The createMemoryHistory() factory accepts a path option. It defaults to the empty string.

Making the router aware of the history manager

In browser-based applications it is desirable for the router to be aware of the history manager. This is why you can provide the history manager when creating the router:

const history = createStateHistory();
const router = createRouter({ history });

Now instead of using history.set() and history.replace() you can use router.setPath() and router.replacePath().

Automatic routing and clever linking through start()

You could manually wire a history manager's change event to a Router#dispatch(), but that's a bit cumbersome. Instead if you provided the history manager when creating the router, you can use the start() method to make the router observe the history manager:

const router = createRouter({ history: createStateHistory() });
router.start();

By default start() dispatches for the current history value. You can disable this:

router.start({ dispatchCurrent: false });

As an added benefit, when you use start() it ensures the previous dispatch is canceled when the history changes and it dispatches a new request.

start() also ensures history is replaced with the new path when routes request a redirect.

The context for these dispatches defaults to an empty object. A new object is used for every dispatch. You can configure the context when creating the router:

const router = createRouter({
    context: { someKey: 'someValue' },
    history: createStateHistory()
});

Provide a function if you want a new context for every dispatch:

const router = createRouter({
    context() {
        return { someKey: 'someValue' };
    },
    history: createStateHistory()
});

link() can use the currently selected routes when generating a new link. For instance given this router:

const history = createStateHistory();
const router = createRouter({ history });

const blog = createRoute({ path: '/blog' });
const show = createRoute({ path: '/{id}' });
const edit = createRoute({ path: '/edit' });

router.append(blog);
blog.append(show);
show.append(edit);

If the current URL is /blog/5, then you can generate a link for the edit route without having to provide any parameters:

router.link(edit) === '/blog/5/edit';

Calling dispatch() directly will prevent the router from tracking selected routes. They'll also be unavailable after a redirect has been requested, before new routes have been selected.

Capturing errors

Errors that occur during dispatch are emitted under the error event. The event object contains the error as well as the context and path used for the dispatch.

How do I use this package?

TODO: Add appropriate usage and instruction guidelines

How do I contribute?

We appreciate your interest!
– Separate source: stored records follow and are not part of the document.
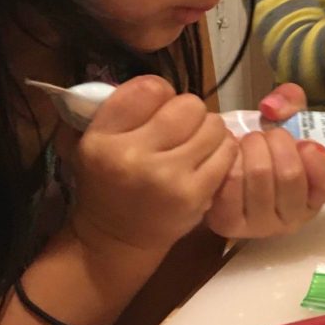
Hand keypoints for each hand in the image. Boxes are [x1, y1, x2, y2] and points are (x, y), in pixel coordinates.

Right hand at [69, 76, 237, 255]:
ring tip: (195, 145)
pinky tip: (208, 160)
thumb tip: (164, 85)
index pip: (150, 88)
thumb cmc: (109, 182)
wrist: (116, 239)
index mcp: (103, 138)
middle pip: (189, 104)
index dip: (161, 94)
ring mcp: (167, 176)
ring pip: (213, 125)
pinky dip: (223, 150)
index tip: (157, 110)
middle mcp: (133, 155)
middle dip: (189, 113)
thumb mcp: (98, 141)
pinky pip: (227, 151)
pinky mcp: (195, 194)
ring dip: (209, 131)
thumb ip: (124, 107)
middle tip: (181, 129)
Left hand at [204, 84, 324, 238]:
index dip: (318, 158)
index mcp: (314, 199)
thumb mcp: (287, 120)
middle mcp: (292, 219)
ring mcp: (260, 226)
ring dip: (252, 146)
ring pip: (260, 174)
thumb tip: (271, 108)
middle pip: (289, 173)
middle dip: (276, 141)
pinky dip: (230, 159)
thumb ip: (290, 101)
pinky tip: (231, 156)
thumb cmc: (265, 148)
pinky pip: (231, 182)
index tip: (304, 142)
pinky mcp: (228, 223)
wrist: (223, 170)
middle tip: (265, 135)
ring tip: (248, 143)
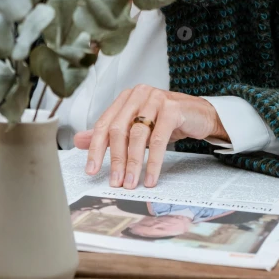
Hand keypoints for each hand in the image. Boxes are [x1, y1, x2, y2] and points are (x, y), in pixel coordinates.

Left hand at [73, 86, 229, 189]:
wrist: (200, 114)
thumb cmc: (166, 121)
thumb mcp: (136, 126)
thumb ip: (109, 133)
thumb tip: (78, 141)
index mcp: (125, 98)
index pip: (104, 124)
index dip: (95, 148)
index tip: (91, 170)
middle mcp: (138, 94)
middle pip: (118, 130)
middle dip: (116, 160)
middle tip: (115, 182)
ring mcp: (155, 99)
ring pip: (137, 135)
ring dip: (133, 163)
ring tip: (131, 183)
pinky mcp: (172, 109)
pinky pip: (158, 140)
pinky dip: (153, 162)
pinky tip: (150, 178)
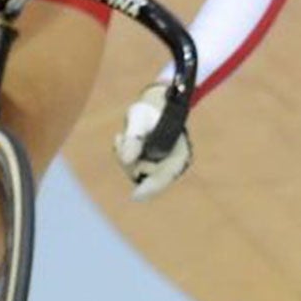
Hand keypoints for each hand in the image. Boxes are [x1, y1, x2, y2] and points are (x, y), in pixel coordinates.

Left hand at [113, 82, 190, 198]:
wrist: (152, 104)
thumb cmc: (150, 108)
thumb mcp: (140, 117)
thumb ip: (134, 138)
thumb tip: (127, 160)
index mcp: (179, 155)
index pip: (165, 177)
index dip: (150, 188)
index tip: (135, 196)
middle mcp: (170, 165)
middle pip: (146, 177)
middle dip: (129, 162)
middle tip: (121, 138)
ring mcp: (158, 166)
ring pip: (133, 172)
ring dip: (124, 155)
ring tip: (123, 134)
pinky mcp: (145, 165)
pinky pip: (128, 167)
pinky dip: (122, 154)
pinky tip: (122, 137)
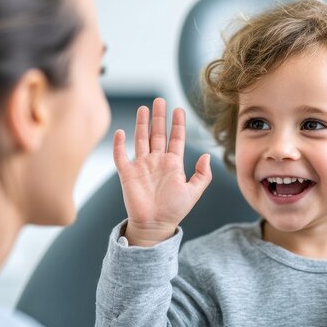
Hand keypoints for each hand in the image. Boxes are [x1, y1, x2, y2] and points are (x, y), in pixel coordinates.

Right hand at [113, 98, 211, 246]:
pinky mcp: (127, 173)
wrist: (154, 226)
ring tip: (144, 108)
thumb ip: (202, 175)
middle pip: (158, 134)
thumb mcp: (194, 192)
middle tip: (160, 100)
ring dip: (142, 124)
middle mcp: (157, 161)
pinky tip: (120, 131)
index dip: (177, 124)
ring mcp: (141, 166)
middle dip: (159, 117)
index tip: (179, 109)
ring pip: (141, 139)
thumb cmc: (174, 211)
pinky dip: (119, 144)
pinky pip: (121, 155)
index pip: (176, 138)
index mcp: (173, 164)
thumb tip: (208, 156)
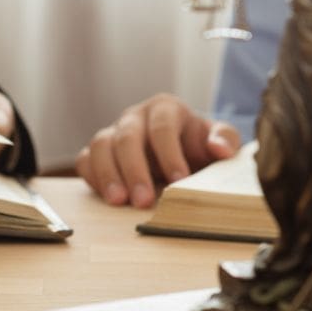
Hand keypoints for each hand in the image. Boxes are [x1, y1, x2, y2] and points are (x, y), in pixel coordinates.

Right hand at [75, 93, 240, 207]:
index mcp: (165, 108)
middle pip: (127, 137)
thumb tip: (219, 148)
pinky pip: (86, 160)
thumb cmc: (198, 146)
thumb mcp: (220, 141)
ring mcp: (113, 133)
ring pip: (101, 146)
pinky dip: (93, 177)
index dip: (170, 155)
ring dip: (108, 175)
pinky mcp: (98, 153)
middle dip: (135, 170)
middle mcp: (135, 117)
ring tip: (119, 202)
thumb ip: (225, 140)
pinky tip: (107, 197)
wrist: (181, 154)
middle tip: (144, 201)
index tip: (179, 181)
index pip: (163, 127)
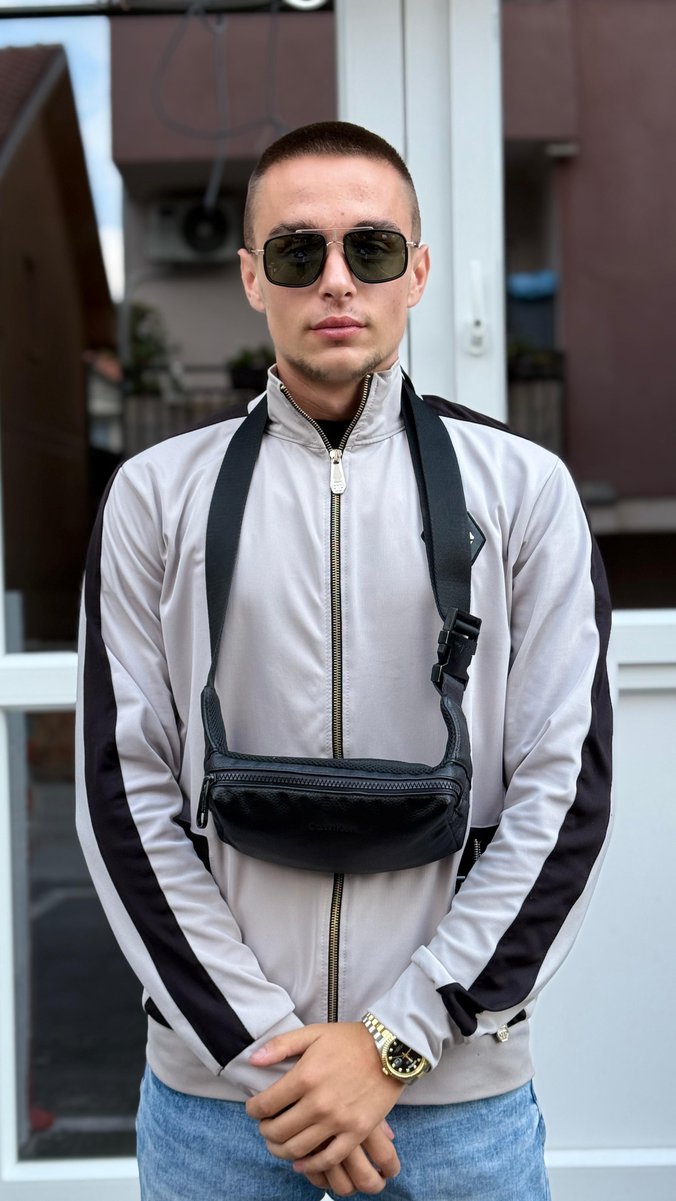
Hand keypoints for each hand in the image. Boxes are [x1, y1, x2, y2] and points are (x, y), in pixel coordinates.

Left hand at [246, 1023, 402, 1184]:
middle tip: (264, 1127)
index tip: (254, 1108)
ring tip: (278, 1144)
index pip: (266, 1104)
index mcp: (305, 1076)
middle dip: (264, 1131)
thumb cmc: (349, 1040)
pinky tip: (301, 1162)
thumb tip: (253, 1060)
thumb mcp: (313, 1033)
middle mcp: (319, 1102)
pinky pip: (329, 1158)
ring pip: (298, 1149)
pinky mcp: (357, 1132)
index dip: (253, 1109)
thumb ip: (281, 1045)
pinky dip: (311, 1165)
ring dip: (281, 1150)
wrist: (390, 1048)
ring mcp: (339, 1121)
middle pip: (278, 1131)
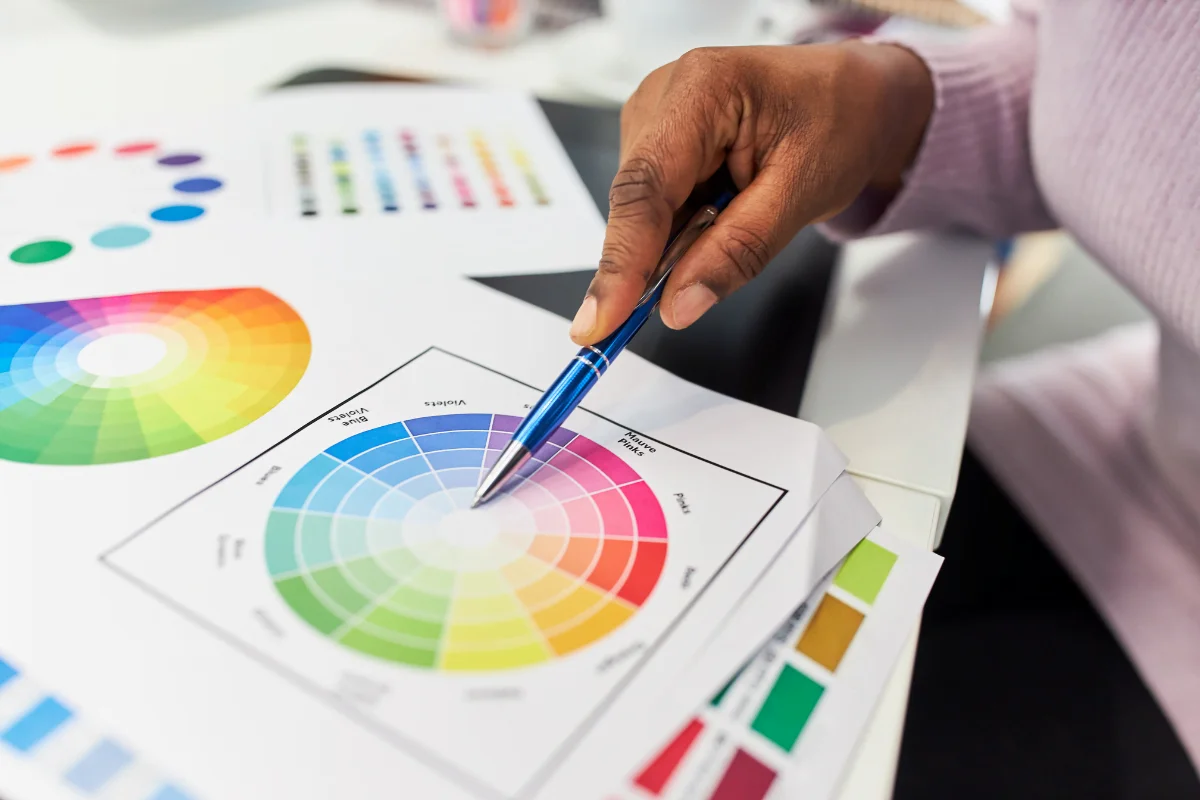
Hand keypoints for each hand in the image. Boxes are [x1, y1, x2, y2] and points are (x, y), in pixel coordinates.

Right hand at [568, 42, 933, 343]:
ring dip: (676, 240)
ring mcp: (654, 116)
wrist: (852, 95)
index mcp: (704, 88)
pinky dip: (680, 228)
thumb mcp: (802, 194)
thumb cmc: (837, 122)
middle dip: (656, 256)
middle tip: (699, 284)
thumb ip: (738, 251)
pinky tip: (721, 211)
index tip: (601, 321)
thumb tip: (678, 304)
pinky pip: (651, 206)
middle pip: (635, 202)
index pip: (645, 189)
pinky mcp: (655, 140)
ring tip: (742, 212)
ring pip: (640, 211)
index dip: (620, 262)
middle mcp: (664, 94)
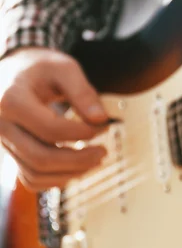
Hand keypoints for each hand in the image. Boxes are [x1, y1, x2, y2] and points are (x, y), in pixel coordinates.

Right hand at [0, 47, 107, 190]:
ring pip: (35, 173)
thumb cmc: (41, 67)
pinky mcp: (11, 152)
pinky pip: (30, 178)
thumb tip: (101, 120)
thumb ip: (83, 92)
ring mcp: (3, 142)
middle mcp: (0, 125)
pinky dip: (56, 179)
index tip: (104, 126)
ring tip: (95, 159)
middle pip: (40, 157)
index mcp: (11, 100)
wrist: (14, 71)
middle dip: (78, 160)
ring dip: (70, 173)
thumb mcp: (64, 68)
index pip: (50, 129)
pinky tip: (78, 167)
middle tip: (104, 152)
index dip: (82, 132)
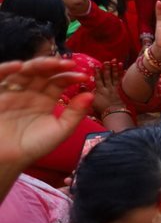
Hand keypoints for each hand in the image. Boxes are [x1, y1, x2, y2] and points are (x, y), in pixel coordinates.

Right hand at [0, 57, 91, 172]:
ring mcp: (12, 91)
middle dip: (56, 66)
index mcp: (46, 99)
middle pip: (43, 72)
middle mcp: (30, 92)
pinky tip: (19, 66)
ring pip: (24, 71)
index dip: (70, 77)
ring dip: (37, 64)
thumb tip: (90, 94)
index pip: (59, 81)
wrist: (8, 159)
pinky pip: (0, 77)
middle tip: (70, 64)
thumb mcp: (60, 131)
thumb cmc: (34, 146)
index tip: (84, 77)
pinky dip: (6, 69)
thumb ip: (75, 113)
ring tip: (52, 63)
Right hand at [90, 60, 124, 113]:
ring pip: (114, 77)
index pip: (98, 80)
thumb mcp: (91, 102)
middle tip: (107, 61)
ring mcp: (114, 88)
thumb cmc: (101, 110)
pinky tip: (123, 67)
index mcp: (100, 91)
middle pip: (107, 76)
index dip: (97, 73)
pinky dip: (122, 73)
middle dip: (106, 68)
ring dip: (114, 68)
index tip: (96, 66)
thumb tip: (81, 85)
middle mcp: (107, 88)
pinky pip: (121, 80)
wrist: (114, 114)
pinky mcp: (120, 90)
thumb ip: (85, 93)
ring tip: (115, 61)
Please see the Dojo 2 Meta Repository for the Contributing Guidelines and Style Guide.

Testing

Test cases MUST be written using Intern using the Object test interface and Assert assertion interface.

90% branch coverage MUST be provided for all code submitted to this repository, as reported by istanbul’s combined coverage results for all supported platforms.

To test locally in node run:

grunt test

To test against browsers with a local selenium server run:

grunt test:local

To test against BrowserStack or Sauce Labs run:

grunt test:browserstack

or

grunt test:saucelabs

Licensing information

© 2004–2016 Dojo Foundation & contributors. New BSD license.